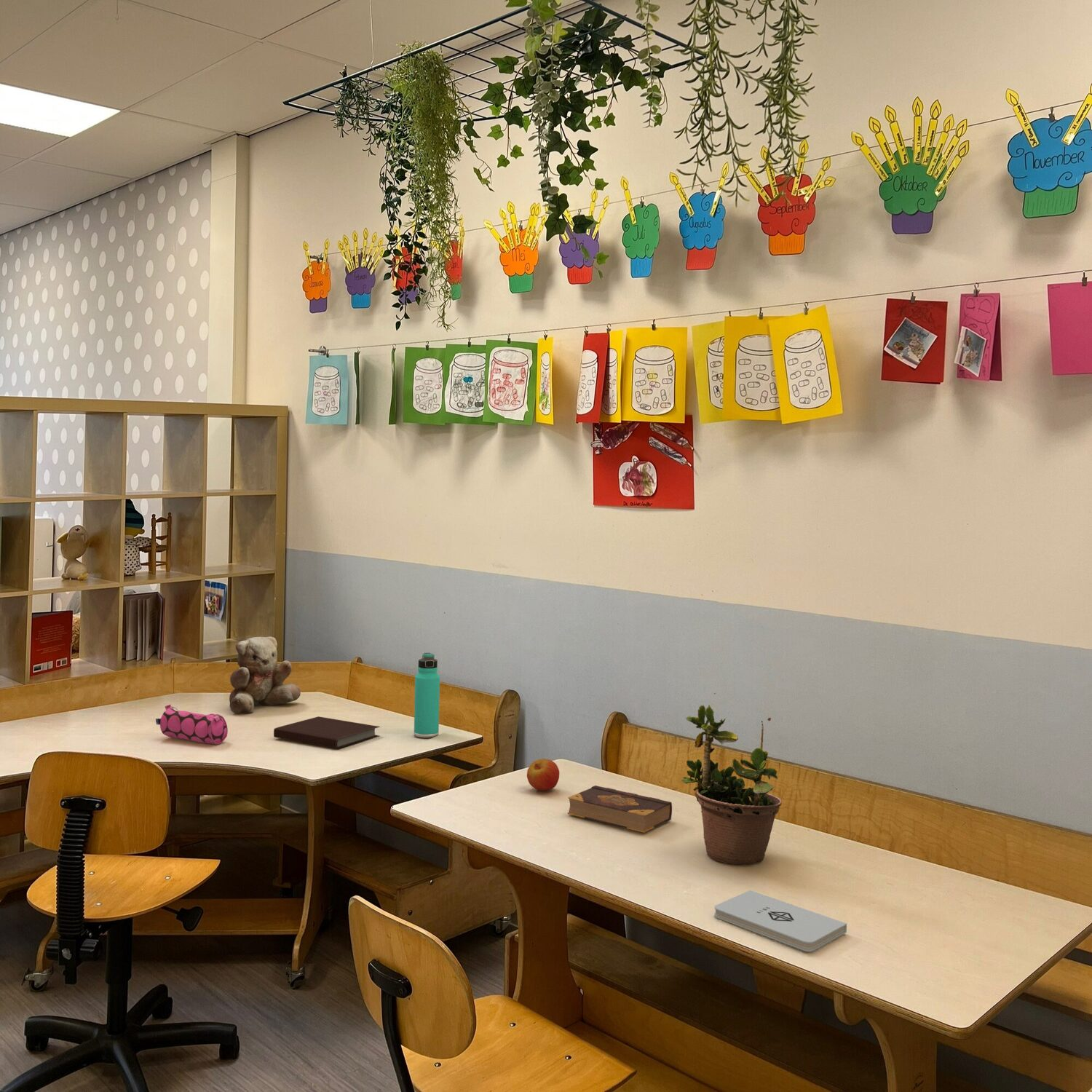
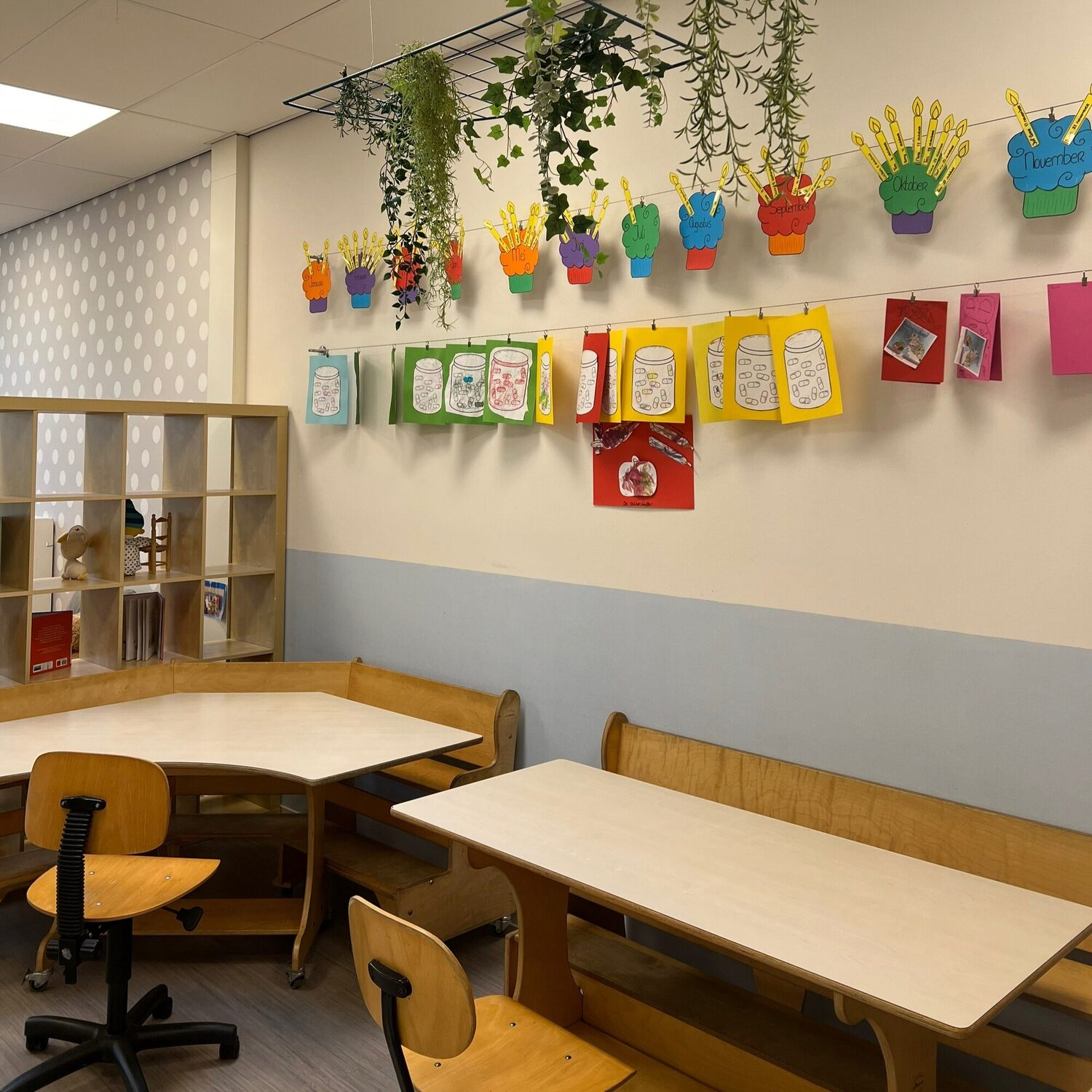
- notebook [273,716,381,749]
- potted plant [681,692,783,866]
- book [567,785,673,834]
- apple [526,758,560,791]
- notepad [713,890,847,952]
- pencil case [155,703,229,745]
- teddy bear [229,636,301,714]
- thermos bottle [414,652,440,739]
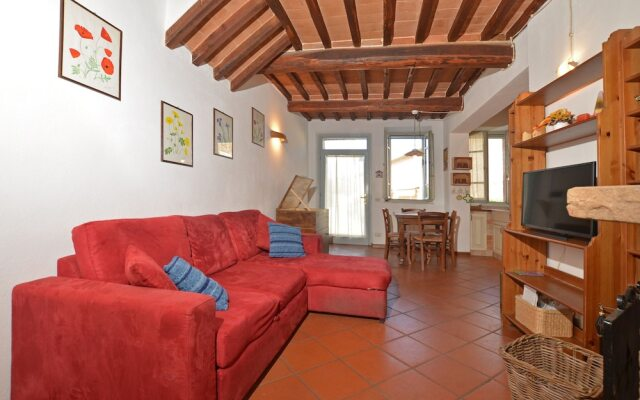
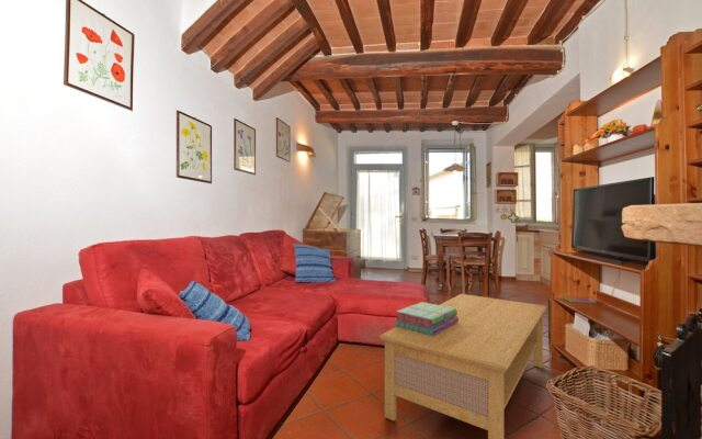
+ coffee table [378,293,548,439]
+ stack of books [393,301,458,336]
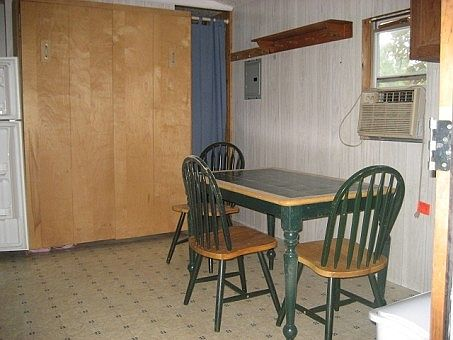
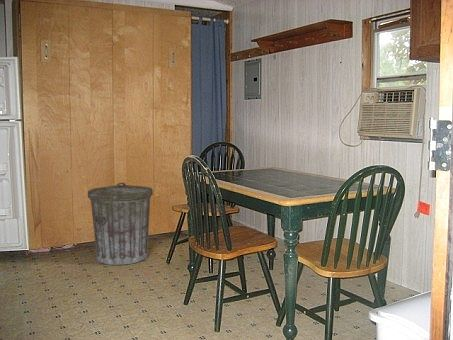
+ trash can [87,182,154,266]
::::
» TRY IT: Retype the whole listing above exactly as written. Skip the pictures.

» SOLUTION FOR THIS TASK:
- notebook [273,716,381,749]
- potted plant [681,692,783,866]
- book [567,785,673,834]
- apple [526,758,560,791]
- notepad [713,890,847,952]
- pencil case [155,703,229,745]
- teddy bear [229,636,301,714]
- thermos bottle [414,652,440,739]
+ coffee table [378,293,548,439]
+ stack of books [393,301,458,336]
+ trash can [87,182,154,266]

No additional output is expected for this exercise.